Serious mental illnesses often have a biological component. They are not the result of bad parenting, and they probably couldn't have been prevented by anything that you, as a friend or family member, might have done differently. Even still, after the diagnosis it's normal to feel a range of powerful — and often unpleasant — emotions.
It's not abnormal to feel ashamed, or hurt, or embarrassed by a family member whose behaviors can be difficult to understand and deal with. Many people also feel anger at the circumstances and even at the person who has been diagnosed. And though it may not be logical, parents often engage in some degree of self-blame. Such feelings of shame and anger may also go hand-in-hand with feelings of guilt. Grief is also common.
If you are the parent of someone diagnosed with a serious mental illness
Parents, in particular, often have to readjust their hopes or expectations for the future when their child develops a serious mental illness. In the process, you may grieve for the future you thought your child would have. These feelings, though difficult, are totally normal.
Just as it's important to maintain your own health as you care for a loved one with mental illness, it's also important to preserve relationships with other family members, including your spouse or partner. If you have a child (whether a minor or an adult) with a serious mental illness, you may find yourself focusing less attention on your other children. Healthy siblings may feel anxiety and frustration at the extra responsibilities they are expected to take on. Try to regularly set aside a little one-on-one time with your other children. Tell them how much you appreciate their help.
Clear, honest communication is crucial for all family members. For example, don't be afraid to ask both your ill and healthy children how they feel about the changes to the family. Keeping a line of communication open will help things go more smoothly — both at the time of a new diagnosis, and well into the future.
If you are the partner of someone diagnosed with a serious mental illness
Relationships can be wonderful but challenging under the best of circumstances. When one partner has a serious mental illness, the situation can become even more complex. Many times, the partner without a diagnosed disorder will assume more responsibilities, at least for the short term. For a person who is already worried about what is happening with his or her partner, having to spend more time maintaining the household or taking care of the children can be especially hard.
It is important for the couple to keep in mind that most people diagnosed with a serious mental illness improve over time, and that a partner's attitude and behavior can make an important contribution to recovery. It helps to maintain an accepting and positive attitude, while holding realistic expectations for the partner with serious mental illness. Participating in specialized family therapy for serious mental illnesses can be very useful.
As you adjust to the emotions and stresses of loving someone with a serious mental illness, it's important to identify sources of support. Often, some of the best support comes from others who are in your shoes. Consider joining a family support group to meet others experiencing similar challenges. To find such a group, ask at your local hospitals or community mental health agency, or contact your local chapter of the National Alliance on Mental Illness (NAMI). Participating in family programs, in which you participate in education and treatment sessions with your loved one, can also be beneficial. Family-led programs, many led by trained instructors who themselves have a relative with mental illness, can help families learn how to cope. Furthermore, research has shown that family-based programs can also improve well-being for many people with serious mental illnesses.

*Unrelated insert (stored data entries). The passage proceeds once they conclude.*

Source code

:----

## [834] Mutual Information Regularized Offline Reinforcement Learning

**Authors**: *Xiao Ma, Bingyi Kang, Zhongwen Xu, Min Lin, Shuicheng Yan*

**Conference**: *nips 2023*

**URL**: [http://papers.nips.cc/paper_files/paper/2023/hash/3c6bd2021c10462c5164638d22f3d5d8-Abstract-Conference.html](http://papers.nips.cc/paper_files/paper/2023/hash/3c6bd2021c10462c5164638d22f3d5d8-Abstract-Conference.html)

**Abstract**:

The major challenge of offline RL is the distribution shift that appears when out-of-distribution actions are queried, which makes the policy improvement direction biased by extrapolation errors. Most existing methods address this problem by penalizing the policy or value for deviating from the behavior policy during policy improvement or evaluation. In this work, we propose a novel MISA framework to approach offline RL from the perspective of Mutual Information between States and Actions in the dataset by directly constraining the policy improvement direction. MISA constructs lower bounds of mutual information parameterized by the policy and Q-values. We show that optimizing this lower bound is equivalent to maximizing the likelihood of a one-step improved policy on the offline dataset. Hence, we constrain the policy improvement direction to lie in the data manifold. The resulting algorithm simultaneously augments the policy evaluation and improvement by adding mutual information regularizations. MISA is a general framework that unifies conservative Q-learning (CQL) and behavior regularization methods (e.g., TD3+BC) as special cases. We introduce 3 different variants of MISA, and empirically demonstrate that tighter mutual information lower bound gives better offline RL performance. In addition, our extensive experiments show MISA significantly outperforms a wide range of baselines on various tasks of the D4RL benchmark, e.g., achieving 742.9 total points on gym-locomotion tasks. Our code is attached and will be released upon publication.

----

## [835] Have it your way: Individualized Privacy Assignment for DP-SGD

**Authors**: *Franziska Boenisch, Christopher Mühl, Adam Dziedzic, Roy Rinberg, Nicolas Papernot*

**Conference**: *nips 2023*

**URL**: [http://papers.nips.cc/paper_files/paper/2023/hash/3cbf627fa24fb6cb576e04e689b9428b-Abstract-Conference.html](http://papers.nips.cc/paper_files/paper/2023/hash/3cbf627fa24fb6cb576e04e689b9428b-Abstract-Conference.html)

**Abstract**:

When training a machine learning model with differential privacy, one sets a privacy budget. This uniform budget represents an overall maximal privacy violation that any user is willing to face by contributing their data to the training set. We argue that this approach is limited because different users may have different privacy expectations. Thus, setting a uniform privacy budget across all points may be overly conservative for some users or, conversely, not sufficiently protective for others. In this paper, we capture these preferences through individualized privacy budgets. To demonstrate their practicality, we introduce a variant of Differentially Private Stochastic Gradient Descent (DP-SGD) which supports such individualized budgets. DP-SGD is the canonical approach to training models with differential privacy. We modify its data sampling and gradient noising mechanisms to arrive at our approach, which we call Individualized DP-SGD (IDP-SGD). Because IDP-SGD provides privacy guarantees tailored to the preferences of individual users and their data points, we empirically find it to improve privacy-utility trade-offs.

When you discover a loved one is ill, it's often hard to focus your attention on anything else. But it's important to take care of your own needs. Try to eat healthy meals, get some exercise and get enough sleep. Making time to do things you enjoy will help you keep your stress levels in check. You'll be better able to support your loved one if you take steps to maintain your own physical and mental health.

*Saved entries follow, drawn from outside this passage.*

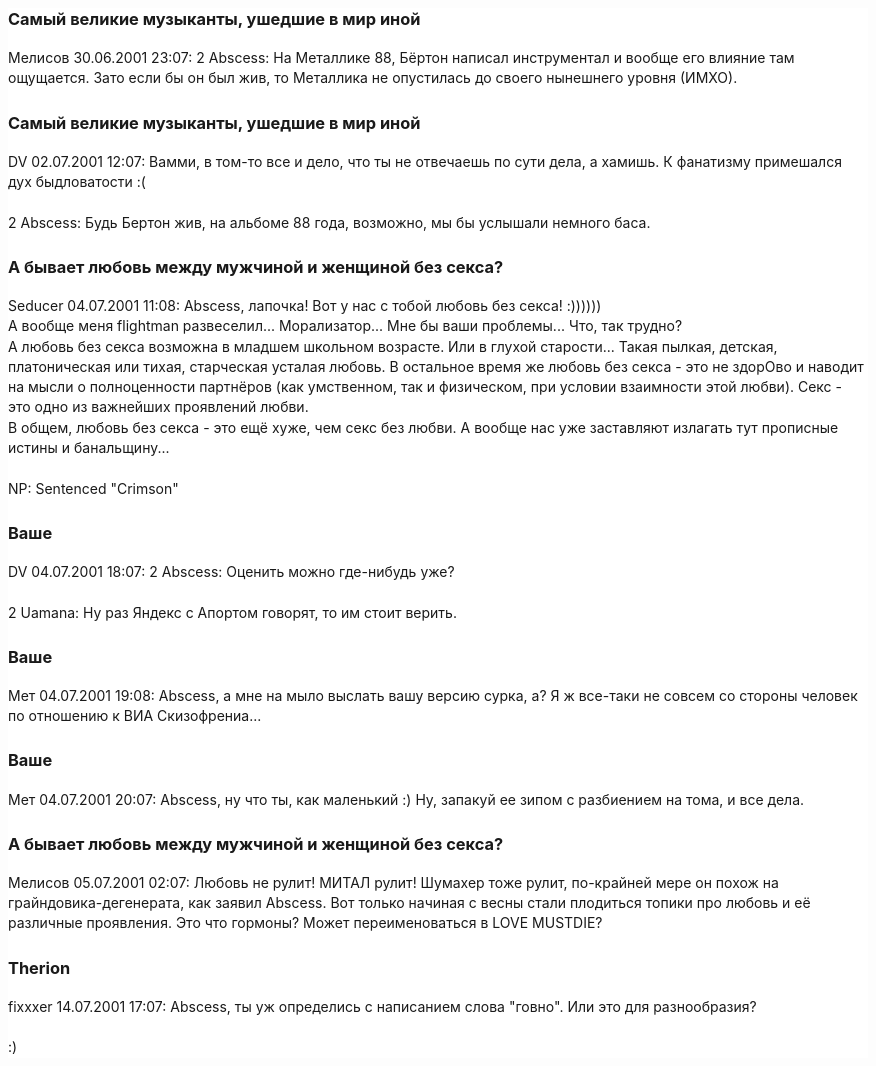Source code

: ### Самый великие музыканты, ушедшие в мир иной

Мелисов 30.06.2001 23:07:
2 Abscess: На Металлике 88, Бёртон написал инструментал и вообще его влияние там ощущается. Зато если бы он был жив, то Металлика не опустилась до своего нынешнего уровня (ИМХО).

### Самый великие музыканты, ушедшие в мир иной

DV 02.07.2001 12:07:
Вамми, в том-то все и дело, что ты не отвечаешь по сути дела, а хамишь. К фанатизму примешался дух быдловатости :(<BR><BR>2 Abscess: Будь Бертон жив, на альбоме 88 года, возможно, мы бы услышали немного баса.

### А бывает любовь между мужчиной и женщиной без секса?

Seducer 04.07.2001 11:08:
Abscess, лапочка! Вот у нас с тобой любовь без секса! :))))))<BR>А вообще меня flightman развеселил... Морализатор... Мне бы ваши проблемы... Что, так трудно?<BR>А любовь без секса возможна в младшем школьном возрасте. Или в глухой старости... Такая пылкая, детская, платоническая или тихая, старческая усталая любовь. В остальное время же любовь без секса - это не здорОво и наводит на мысли о полноценности партнёров (как умственном, так и физическом, при условии взаимности этой любви). Секс - это  одно из важнейших проявлений любви. <BR>В общем, любовь без секса - это ещё хуже, чем секс без любви. А вообще нас уже заставляют излагать тут прописные истины и банальщину...<BR><BR>NP: Sentenced "Crimson"

### Ваше

DV 04.07.2001 18:07:
2 Abscess: Оценить можно где-нибудь уже?<BR><BR>2 Uamana: Ну раз Яндекс с Апортом говорят, то им стоит верить.

### Ваше

Мет 04.07.2001 19:08:
Abscess, а мне на мыло выслать вашу версию сурка, а? Я ж все-таки не совсем со стороны человек по отношению к ВИА Скизофрениа...

### Ваше

Мет 04.07.2001 20:07:
Abscess, ну что ты, как маленький :) Ну, запакуй ее зипом с разбиением на тома, и все дела.

### А бывает любовь между мужчиной и женщиной без секса?

Мелисов 05.07.2001 02:07:
Любовь не рулит! МИТАЛ рулит! Шумахер тоже рулит, по-крайней мере он похож на грайндовика-дегенерата, как заявил Abscess. Вот только начиная с весны стали плодиться топики про любовь и её различные проявления. Это что гормоны? Может переименоваться в LOVE MUSTDIE?

### Therion

fixxxer 14.07.2001 17:07:
Abscess, ты уж определись с написанием слова "говно". Или это для разнообразия?<BR><BR>:)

Serious mental illnesses often present logistical challenges as well as emotional ones. Your family member may not be able to work, at least temporarily. You may need to help your loved one locate affordable housing, secure transportation to and from appointments, or figure out how to pay for and pick up medications. Ask your relative's doctors and mental health professionals if they know of any social services available in your community that may be able to help with these types of day-to-day activities. When possible, reach out to other friends and family members to help ease your responsibilities. You might be surprised how happy they are to lend a hand — if you let them.
It's normal for the family dynamic to change when one family member is diagnosed with a serious mental illness. It will probably take some time to accept those changes and establish a new routine. It helps to remember that people with serious mental illnesses can live rich, fulfilling lives — and so can you.